When Esmond and Ada get back to L’Ombrellino, it is raining so hard that they can’t sleep, and so lie in each other’s arms watching lightning like suddenly recalled memories illuminating the sky. Just before dawn the storm passes, and the air around them is washed silent and clean. A feeling of extraordinary peace in the house. He doesn’t even think about winter. The Allies would be there before the end of the month, bringing with them oil and butter and real life. He realises he should be worrying instead about what he’ll do to earn his living, how to feed his family — what an idea! — now the war is drawing to a close, but he can’t muster any more than a brief flutter of anxiety.

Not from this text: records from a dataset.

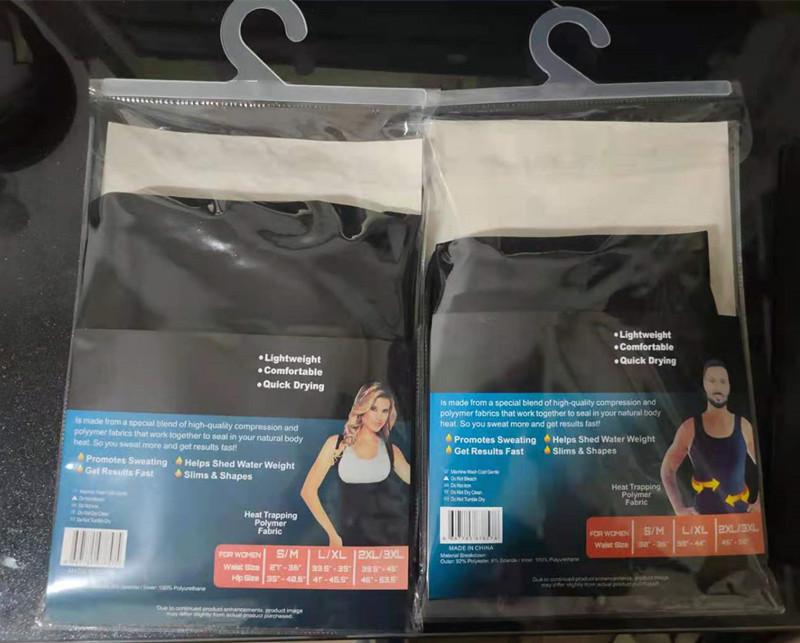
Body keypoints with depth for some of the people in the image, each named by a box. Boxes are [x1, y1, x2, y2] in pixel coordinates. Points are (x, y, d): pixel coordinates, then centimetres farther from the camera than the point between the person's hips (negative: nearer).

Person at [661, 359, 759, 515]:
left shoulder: (743, 426, 3)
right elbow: (667, 470, 6)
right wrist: (679, 508, -2)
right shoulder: (689, 428, -2)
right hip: (704, 514, -2)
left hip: (740, 513, 2)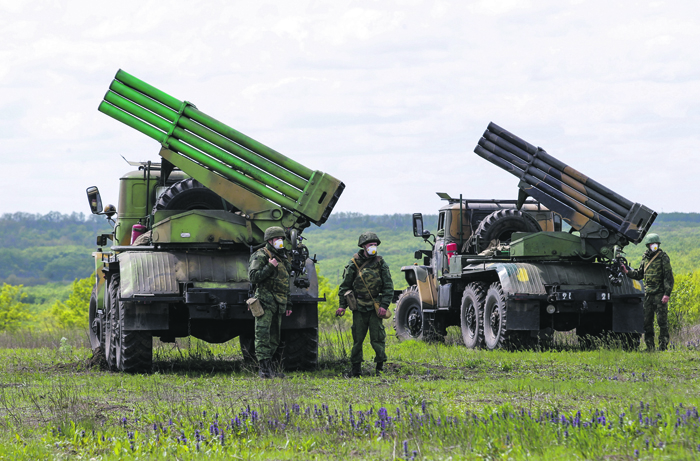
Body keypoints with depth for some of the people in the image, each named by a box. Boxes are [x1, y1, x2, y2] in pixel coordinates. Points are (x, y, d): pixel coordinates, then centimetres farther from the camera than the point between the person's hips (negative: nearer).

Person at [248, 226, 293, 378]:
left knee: (274, 338, 9)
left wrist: (288, 304, 24)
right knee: (263, 335, -12)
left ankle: (269, 369, 13)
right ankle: (264, 368, -17)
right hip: (265, 301, -8)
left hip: (278, 305, 8)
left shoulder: (283, 258, 21)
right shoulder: (261, 256, -4)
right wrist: (270, 267, -19)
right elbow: (253, 277, -14)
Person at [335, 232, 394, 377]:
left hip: (375, 307, 0)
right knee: (357, 338, 3)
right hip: (359, 308, 0)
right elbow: (345, 286, 7)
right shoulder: (354, 264, 3)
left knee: (377, 337, -4)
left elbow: (388, 287, 5)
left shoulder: (381, 264, 5)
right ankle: (356, 368, 10)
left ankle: (380, 366, 4)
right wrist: (342, 305, 0)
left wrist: (384, 305, -6)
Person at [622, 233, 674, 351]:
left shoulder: (663, 257, -3)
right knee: (647, 321, 6)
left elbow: (669, 277, -8)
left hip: (660, 294, -6)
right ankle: (649, 347, 12)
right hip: (648, 294, 6)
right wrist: (627, 271, 8)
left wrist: (667, 293, -16)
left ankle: (663, 346, -3)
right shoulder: (645, 258, 13)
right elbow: (639, 275, 23)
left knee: (662, 321, -6)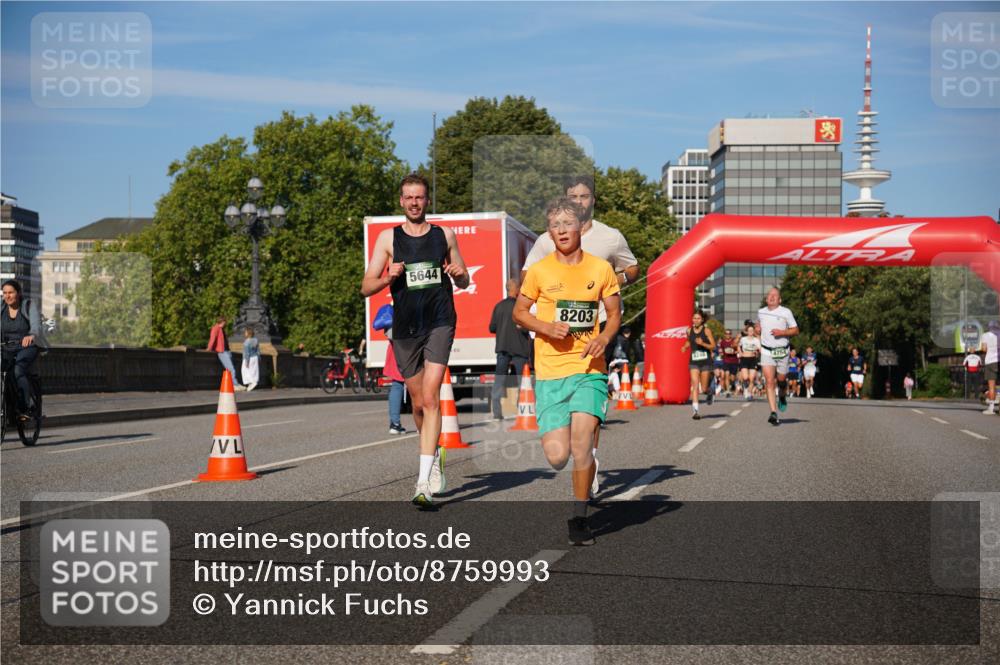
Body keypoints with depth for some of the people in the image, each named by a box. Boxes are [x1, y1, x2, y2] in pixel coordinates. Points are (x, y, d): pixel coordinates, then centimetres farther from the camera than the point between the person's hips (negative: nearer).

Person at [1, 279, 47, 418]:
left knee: (18, 371, -29)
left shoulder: (29, 306, -4)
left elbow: (36, 324, -21)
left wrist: (31, 335, -45)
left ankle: (27, 408, -26)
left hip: (27, 347, -4)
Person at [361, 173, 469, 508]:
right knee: (418, 402, 11)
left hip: (440, 323, -2)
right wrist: (389, 277, -16)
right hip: (404, 328, 2)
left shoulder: (445, 235, 9)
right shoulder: (388, 238, 7)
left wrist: (460, 274, -5)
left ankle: (424, 481, -18)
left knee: (430, 397, -15)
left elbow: (464, 283, 18)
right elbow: (366, 287, 4)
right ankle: (434, 453, 40)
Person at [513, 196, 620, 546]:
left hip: (589, 369, 0)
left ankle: (579, 517, 8)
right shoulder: (538, 271, 1)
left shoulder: (601, 269, 5)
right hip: (550, 372, 0)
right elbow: (519, 312, 10)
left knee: (581, 445, -13)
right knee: (557, 456, -8)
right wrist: (546, 327, -9)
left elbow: (615, 313, 14)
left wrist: (604, 337, -7)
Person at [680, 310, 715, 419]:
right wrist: (685, 347, 4)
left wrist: (702, 343, -22)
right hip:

Time would catch up with him eventually; until then, everything is arrested and provisional, as if preserved in amber. He drifts to sleep thinking of Rudyard being welcomed by grinning Italian soldiers as he steps off the boat at Reggio Calabria, of seeing his brother for the first time in five years.

Sleep manages somehow to conflate Rudyard and Anna and the joy in his dream celebrates both his brother’s unlikely passage through Italy and his sister’s return from her longer, darker journey. He wakes just after nine with a shriven, bare feeling, longing to return to the unearthly brightness of his dream.

13

He hears them several minutes before he sees them. He is having lunch at the Giubbe Rosse. The bar has taken delivery of a crate of tomatoes from a group of friendly contadini who, in payment, are getting riotously drunk in a room at the back. Because of the noise inside, he is sitting at a round, glass-topped table in the piazza and eating the tomatoes on bread made with chestnut flour. It is not good, but with a glass of Chianti it is edible. It has turned cold and he is wearing George Keppel’s double-breasted ulster buttoned to his throat.

He is reading Lermontov’s A Hero of Our Time, which, barely a third of the way through, is having a powerful effect upon him. He realises the superfluous man is a Slavic counterpart to the Italian notion of sprezzatura , a kind of studied carelessness affected by all the young men who surround the Professor. Philip had it, and Mosley; Bruno, Elio and Alessandro have it in spades. Ada, too, he thinks with a wistful smile. He decides he needs to affect a little more sprezzatura himself. Played right it is almost indistinguishable from heroism.

He looks up from his book with bother. His knife is rattling on the glass surface of the table. He picks it up, puts it on his plate and continues to read. Now the plate begins to move on the table, taking little hops and jumps until it smashes on the ground. A low rumbling that grows gradually louder until he feels the cobbles tremble beneath his feet.

‘Gianni, quickly,’ he shouts. The waiter comes to stand beside Esmond, who has risen breathlessly from his seat. The rumbling grows louder until all of the contadini are out in the square, throwing their caps in the air and cheering.

Gli Americani!

Gli Inglesi!

It takes a moment for Esmond to adjust once the first tank pulls through the triumphal arch and into the square. The smile stays on his face, the happiness flips in his stomach. The contadini stand in idiotic silence, their caps like shot birds at their feet.

Porca Madonna, ’ Gianni whispers. Esmond’s smile finally gives way. There are now two tanks in the square, now three: a procession of them making their way over the cobbles and into the via Calimala. They come in a grey stream, thundering past the café. Some of the tables fall over at the vibration, their glass tops shattering. Each of the tanks bears on its side an unmistakable Iron Cross. White flags flutter from the Panzers’ cannons, but their turrets swivel, taking in the square until one points at the group standing amidst the tables and broken glass. A contadino with ruddy cheeks and the wounded blue eyes of a husky flinches. The tanks — Esmond counts sixteen — are followed by armoured personnel carriers, two enormous Hummel guns, and finally a fleet of ten covered Kübelwagens in which sit officers in the grey uniforms of the SD. Their jackets match the sky, Esmond thinks, as one of the cars stops in front of the group.